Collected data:
===============

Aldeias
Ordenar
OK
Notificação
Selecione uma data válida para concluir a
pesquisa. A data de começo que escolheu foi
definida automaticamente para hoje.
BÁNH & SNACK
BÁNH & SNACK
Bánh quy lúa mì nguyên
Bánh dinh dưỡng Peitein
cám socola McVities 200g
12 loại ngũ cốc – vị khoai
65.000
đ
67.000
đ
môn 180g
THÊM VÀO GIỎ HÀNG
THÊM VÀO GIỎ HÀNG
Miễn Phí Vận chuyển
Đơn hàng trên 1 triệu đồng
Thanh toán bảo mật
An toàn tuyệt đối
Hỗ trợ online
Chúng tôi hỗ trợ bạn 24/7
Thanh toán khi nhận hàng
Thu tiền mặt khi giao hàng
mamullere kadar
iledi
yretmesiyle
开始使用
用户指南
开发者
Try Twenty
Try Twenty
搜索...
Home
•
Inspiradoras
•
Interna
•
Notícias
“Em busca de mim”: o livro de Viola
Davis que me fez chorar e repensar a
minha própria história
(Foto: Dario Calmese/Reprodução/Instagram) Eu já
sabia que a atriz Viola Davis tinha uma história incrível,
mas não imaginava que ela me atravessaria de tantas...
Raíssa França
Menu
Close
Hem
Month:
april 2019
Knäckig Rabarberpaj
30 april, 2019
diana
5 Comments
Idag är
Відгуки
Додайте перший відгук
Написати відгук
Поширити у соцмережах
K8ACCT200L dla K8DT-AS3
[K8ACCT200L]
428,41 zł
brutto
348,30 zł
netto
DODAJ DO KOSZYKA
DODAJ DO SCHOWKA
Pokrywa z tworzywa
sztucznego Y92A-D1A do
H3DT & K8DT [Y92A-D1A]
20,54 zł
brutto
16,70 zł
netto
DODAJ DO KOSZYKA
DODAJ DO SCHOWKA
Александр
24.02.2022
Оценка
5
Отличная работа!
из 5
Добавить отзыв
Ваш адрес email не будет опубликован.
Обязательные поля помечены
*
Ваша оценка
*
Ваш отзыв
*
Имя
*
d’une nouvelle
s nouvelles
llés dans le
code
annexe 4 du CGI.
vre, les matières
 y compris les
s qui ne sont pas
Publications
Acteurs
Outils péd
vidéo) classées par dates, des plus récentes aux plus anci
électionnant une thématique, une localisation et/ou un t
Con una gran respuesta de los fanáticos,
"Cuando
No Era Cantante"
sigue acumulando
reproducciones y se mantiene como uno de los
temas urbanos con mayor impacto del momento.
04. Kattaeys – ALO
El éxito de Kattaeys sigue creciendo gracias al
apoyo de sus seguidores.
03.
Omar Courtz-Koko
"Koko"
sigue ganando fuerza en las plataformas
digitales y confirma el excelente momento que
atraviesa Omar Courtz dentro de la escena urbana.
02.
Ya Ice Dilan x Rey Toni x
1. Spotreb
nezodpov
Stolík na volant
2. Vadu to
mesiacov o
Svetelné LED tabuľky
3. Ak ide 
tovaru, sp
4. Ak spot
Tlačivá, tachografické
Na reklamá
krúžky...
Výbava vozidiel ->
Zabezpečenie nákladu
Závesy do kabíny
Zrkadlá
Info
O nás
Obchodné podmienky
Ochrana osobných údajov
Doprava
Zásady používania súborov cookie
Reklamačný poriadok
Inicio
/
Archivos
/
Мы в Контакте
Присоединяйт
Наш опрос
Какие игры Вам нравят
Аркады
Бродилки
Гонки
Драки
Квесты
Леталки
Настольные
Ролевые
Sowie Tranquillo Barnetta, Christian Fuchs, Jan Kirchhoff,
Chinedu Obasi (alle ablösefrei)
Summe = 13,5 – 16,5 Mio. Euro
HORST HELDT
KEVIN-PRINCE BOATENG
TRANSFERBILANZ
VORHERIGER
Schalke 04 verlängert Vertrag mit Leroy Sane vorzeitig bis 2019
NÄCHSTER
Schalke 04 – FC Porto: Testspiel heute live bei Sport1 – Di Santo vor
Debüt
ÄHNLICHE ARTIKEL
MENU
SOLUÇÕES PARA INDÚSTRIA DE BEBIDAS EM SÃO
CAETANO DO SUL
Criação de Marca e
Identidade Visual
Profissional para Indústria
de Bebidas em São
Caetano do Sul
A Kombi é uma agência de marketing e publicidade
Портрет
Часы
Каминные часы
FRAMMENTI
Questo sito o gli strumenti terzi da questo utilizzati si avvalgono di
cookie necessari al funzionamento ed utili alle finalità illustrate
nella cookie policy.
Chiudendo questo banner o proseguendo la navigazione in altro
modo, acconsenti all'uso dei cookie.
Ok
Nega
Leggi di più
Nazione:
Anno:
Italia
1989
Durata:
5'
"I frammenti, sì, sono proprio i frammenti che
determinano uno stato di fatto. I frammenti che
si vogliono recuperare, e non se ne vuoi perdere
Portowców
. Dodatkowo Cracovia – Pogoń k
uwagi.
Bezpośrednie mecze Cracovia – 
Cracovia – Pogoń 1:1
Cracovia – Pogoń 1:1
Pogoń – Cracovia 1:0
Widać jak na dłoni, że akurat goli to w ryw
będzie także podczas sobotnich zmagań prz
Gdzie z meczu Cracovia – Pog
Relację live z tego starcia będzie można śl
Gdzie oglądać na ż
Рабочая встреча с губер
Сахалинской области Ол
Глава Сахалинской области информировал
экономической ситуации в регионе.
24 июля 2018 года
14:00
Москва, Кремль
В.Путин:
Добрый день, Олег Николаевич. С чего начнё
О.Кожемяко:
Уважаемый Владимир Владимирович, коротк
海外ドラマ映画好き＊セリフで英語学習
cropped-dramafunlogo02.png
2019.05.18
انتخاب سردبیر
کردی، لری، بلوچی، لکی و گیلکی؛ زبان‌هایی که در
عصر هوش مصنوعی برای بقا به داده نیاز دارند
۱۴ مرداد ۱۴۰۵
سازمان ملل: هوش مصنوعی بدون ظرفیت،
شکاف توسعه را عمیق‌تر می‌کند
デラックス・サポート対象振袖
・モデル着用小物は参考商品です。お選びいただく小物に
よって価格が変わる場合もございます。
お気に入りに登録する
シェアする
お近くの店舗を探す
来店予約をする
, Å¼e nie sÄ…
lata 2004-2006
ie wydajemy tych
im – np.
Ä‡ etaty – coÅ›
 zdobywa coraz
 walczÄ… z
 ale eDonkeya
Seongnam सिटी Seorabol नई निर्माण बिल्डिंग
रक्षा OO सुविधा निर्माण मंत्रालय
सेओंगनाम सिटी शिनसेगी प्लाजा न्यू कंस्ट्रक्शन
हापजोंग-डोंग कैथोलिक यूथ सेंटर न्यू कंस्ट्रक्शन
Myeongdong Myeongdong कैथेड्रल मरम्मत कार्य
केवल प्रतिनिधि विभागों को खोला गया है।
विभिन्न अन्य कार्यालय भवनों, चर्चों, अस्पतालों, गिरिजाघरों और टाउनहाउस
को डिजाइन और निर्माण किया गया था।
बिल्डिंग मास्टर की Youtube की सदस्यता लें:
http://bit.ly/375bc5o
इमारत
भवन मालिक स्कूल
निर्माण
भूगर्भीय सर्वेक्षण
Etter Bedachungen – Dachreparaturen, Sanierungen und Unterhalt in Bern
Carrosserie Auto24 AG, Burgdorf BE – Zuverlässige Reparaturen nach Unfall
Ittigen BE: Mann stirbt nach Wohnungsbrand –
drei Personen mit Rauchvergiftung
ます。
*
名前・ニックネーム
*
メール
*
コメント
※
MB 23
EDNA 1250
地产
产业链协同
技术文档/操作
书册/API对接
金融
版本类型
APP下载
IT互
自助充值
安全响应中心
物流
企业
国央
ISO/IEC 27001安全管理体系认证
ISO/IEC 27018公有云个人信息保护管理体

===============

- Work request -
Report how many lines in the records hold the word "sigue", giving the number and nothing else.

- Result below -
3